With our economy chugging along, although at a slower pace than we’d like, its rather remarkable that the American auto giants are actually still around, considering that just two years ago, the Detroit Big Three were facing bankruptcy.
Author Paul Ingrassia dives into the complexities of how the auto giants ended up in these circumstances, especially a company like General Motors, who in 1955 had become the world’s first company to earn more than $1 billion in a single year.
“That General Motors could go bankrupt seemed as unlikely as, say, America’s banks going broke or a black man being elected as president of the United States” writes Ingrassia.
Of course. we saw both failures as well as the historic breakthrough with Barack Obama’s presidential victory.
Starting out with a timeline of events, Ingrassia described how the launch of the Model T by Henry Ford in 1908, and his perfection of the moving assembly line in 1913 essentially birthed the American middle class with mass production applications popping up outside of the automotive industry.
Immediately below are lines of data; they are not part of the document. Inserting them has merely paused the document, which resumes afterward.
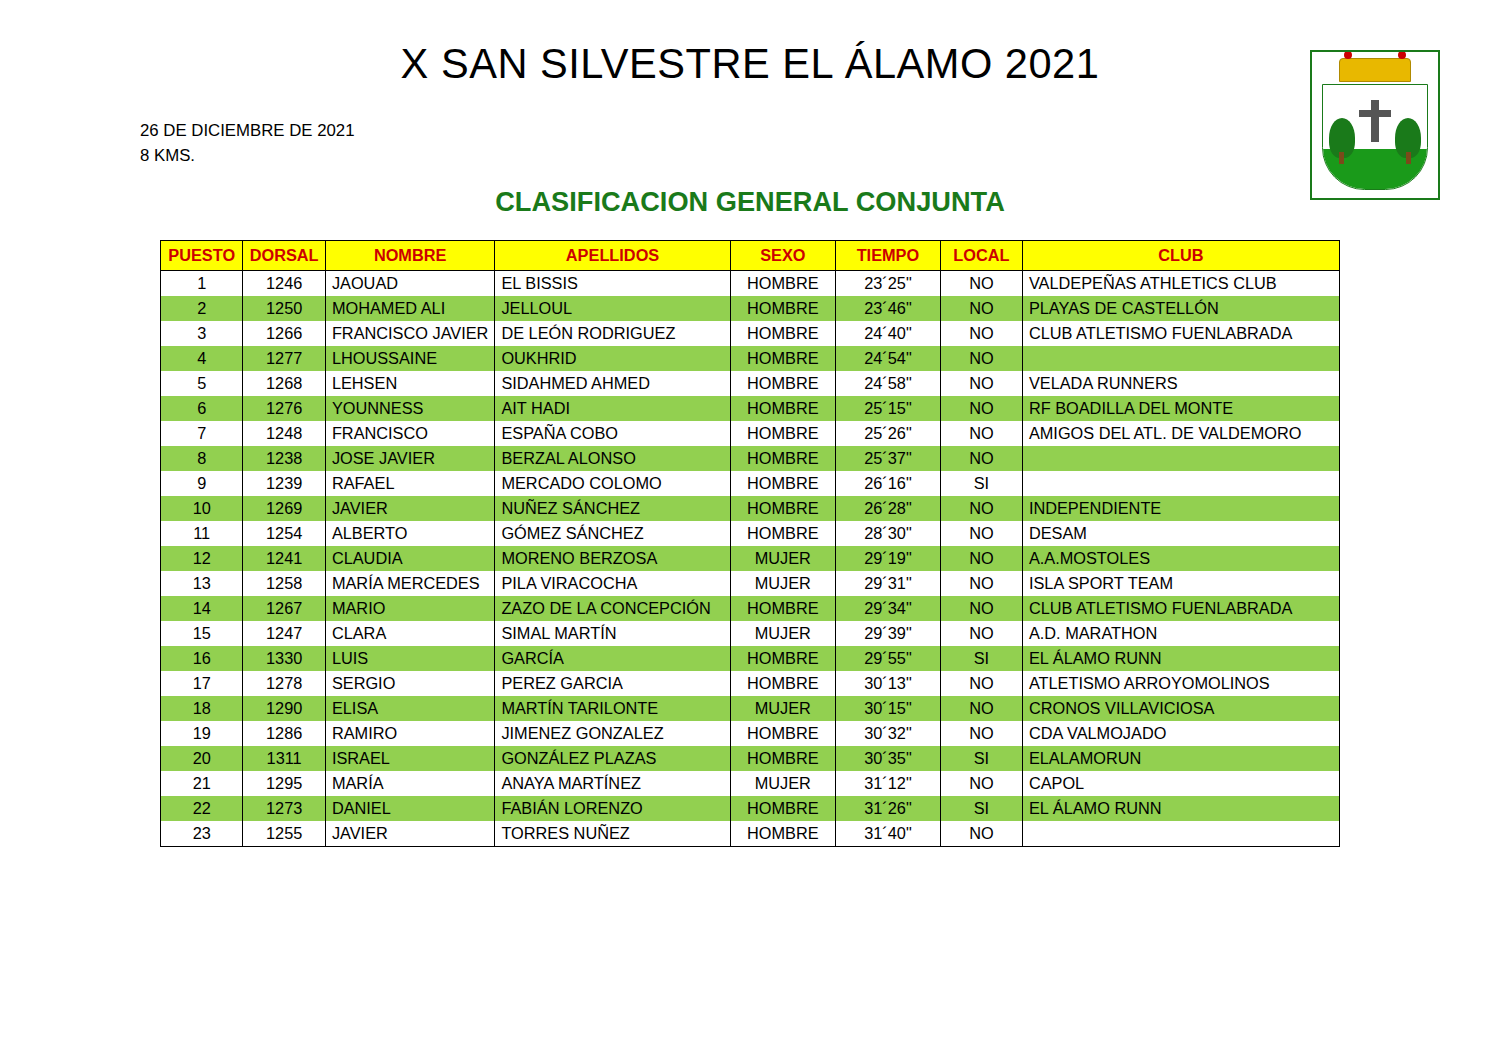X SAN SILVESTRE EL ÁLAMO 2021
26 DE DICIEMBRE DE 2021
8 KMS.
CLASIFICACION GENERAL CONJUNTA
| PUESTO | DORSAL | NOMBRE | APELLIDOS | SEXO | TIEMPO | LOCAL | CLUB |
| --- | --- | --- | --- | --- | --- | --- | --- |
| 1 | 1246 | JAOUAD | EL BISSIS | HOMBRE | 23´25" | NO | VALDEPEÑAS ATHLETICS CLUB |
| 2 | 1250 | MOHAMED ALI | JELLOUL | HOMBRE | 23´46" | NO | PLAYAS DE CASTELLÓN |
| 3 | 1266 | FRANCISCO JAVIER | DE LEÓN RODRIGUEZ | HOMBRE | 24´40" | NO | CLUB ATLETISMO FUENLABRADA |
| 4 | 1277 | LHOUSSAINE | OUKHRID | HOMBRE | 24´54" | NO | |
| 5 | 1268 | LEHSEN | SIDAHMED AHMED | HOMBRE | 24´58" | NO | VELADA RUNNERS |
| 6 | 1276 | YOUNNESS | AIT HADI | HOMBRE | 25´15" | NO | RF BOADILLA DEL MONTE |
| 7 | 1248 | FRANCISCO | ESPAÑA COBO | HOMBRE | 25´26" | NO | AMIGOS DEL ATL. DE VALDEMORO |
| 8 | 1238 | JOSE JAVIER | BERZAL ALONSO | HOMBRE | 25´37" | NO | |
| 9 | 1239 | RAFAEL | MERCADO COLOMO | HOMBRE | 26´16" | SI | |
| 10 | 1269 | JAVIER | NUÑEZ SÁNCHEZ | HOMBRE | 26´28" | NO | INDEPENDIENTE |
| 11 | 1254 | ALBERTO | GÓMEZ SÁNCHEZ | HOMBRE | 28´30" | NO | DESAM |
| 12 | 1241 | CLAUDIA | MORENO BERZOSA | MUJER | 29´19" | NO | A.A.MOSTOLES |
| 13 | 1258 | MARÍA MERCEDES | PILA VIRACOCHA | MUJER | 29´31" | NO | ISLA SPORT TEAM |
| 14 | 1267 | MARIO | ZAZO DE LA CONCEPCIÓN | HOMBRE | 29´34" | NO | CLUB ATLETISMO FUENLABRADA |
| 15 | 1247 | CLARA | SIMAL MARTÍN | MUJER | 29´39" | NO | A.D. MARATHON |
| 16 | 1330 | LUIS | GARCÍA | HOMBRE | 29´55" | SI | EL ÁLAMO RUNN |
| 17 | 1278 | SERGIO | PEREZ GARCIA | HOMBRE | 30´13" | NO | ATLETISMO ARROYOMOLINOS |
| 18 | 1290 | ELISA | MARTÍN TARILONTE | MUJER | 30´15" | NO | CRONOS VILLAVICIOSA |
| 19 | 1286 | RAMIRO | JIMENEZ GONZALEZ | HOMBRE | 30´32" | NO | CDA VALMOJADO |
| 20 | 1311 | ISRAEL | GONZÁLEZ PLAZAS | HOMBRE | 30´35" | SI | ELALAMORUN |
| 21 | 1295 | MARÍA | ANAYA MARTÍNEZ | MUJER | 31´12" | NO | CAPOL |
| 22 | 1273 | DANIEL | FABIÁN LORENZO | HOMBRE | 31´26" | SI | EL ÁLAMO RUNN |
| 23 | 1255 | JAVIER | TORRES NUÑEZ | HOMBRE | 31´40" | NO | |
This was also arguably the birth of America’s love affair with the automobile.
This love affair only heightened with the introduction of the tailfin era in 1955 and the muscle cars of the 60’s, which inspired films like American Graffiti, not to mention countless rock and roll hits such as The Beach Boys hit Little Deuce Coupe.
America’s bank bailouts ended up costing almost eight times more than rescuing the Detroit Three, but as with most love affairs, the emotional impact was nowhere near as deep.
Ingrassia’s book describes a situation that was so avoidable, including blind-sighted management, a ‘board of bystanders’ and a union movement that lost site of reality.